In total, 322 students were randomized, and 267 completed the online survey (83% response rate). Of those who completed the survey, 53% of early third-year students (n=134) and 52% of advanced third-year students (n=133) were in the cost exposure group. Among both early and advanced third-year students, those in the cost exposure group selected significantly less intensive and less costly screening strategies for publicly funded programs compared with those in the control group (p<0.005); strategies they would choose for an individual patient, however, were not affected by cost exposure (Figure). When stratified by cohort, we found similar results (data not shown).


Students tend to weigh cost considerations more heavily when making decisions about populations, rather than individual hypothetical patients.
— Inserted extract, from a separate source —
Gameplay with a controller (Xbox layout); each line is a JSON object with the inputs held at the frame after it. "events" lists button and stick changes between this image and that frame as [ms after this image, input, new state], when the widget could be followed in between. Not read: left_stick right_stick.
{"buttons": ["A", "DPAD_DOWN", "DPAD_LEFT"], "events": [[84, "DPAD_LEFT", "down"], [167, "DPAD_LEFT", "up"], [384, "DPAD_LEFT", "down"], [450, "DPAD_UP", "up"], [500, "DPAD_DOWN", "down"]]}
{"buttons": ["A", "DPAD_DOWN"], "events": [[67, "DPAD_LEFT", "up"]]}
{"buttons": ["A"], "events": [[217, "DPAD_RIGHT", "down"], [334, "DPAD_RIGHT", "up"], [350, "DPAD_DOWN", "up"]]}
Our findings are consistent with literature on the variable impacts of passive cost exposure on physicians’ ordering behavior, emphasizing the complexity of incorporating costs in individual patient care. We suggest that it may be easier for students to relate cost considerations to populations, and initial curricular activities be framed from this perspective; building on this foundation, subsequent high value care activities can focus on individual patient care. Moreover, ethical tensions may arise when moving between individual patient and population perspectives, and curricula may need to incorporate an explicit discussion of these tensions.

Implications for the Patient

High-value care curricula will need to bridge the gap between cost consciousness at the population and individual levels, assuring that students are able to translate public health cost considerations directly into patient care.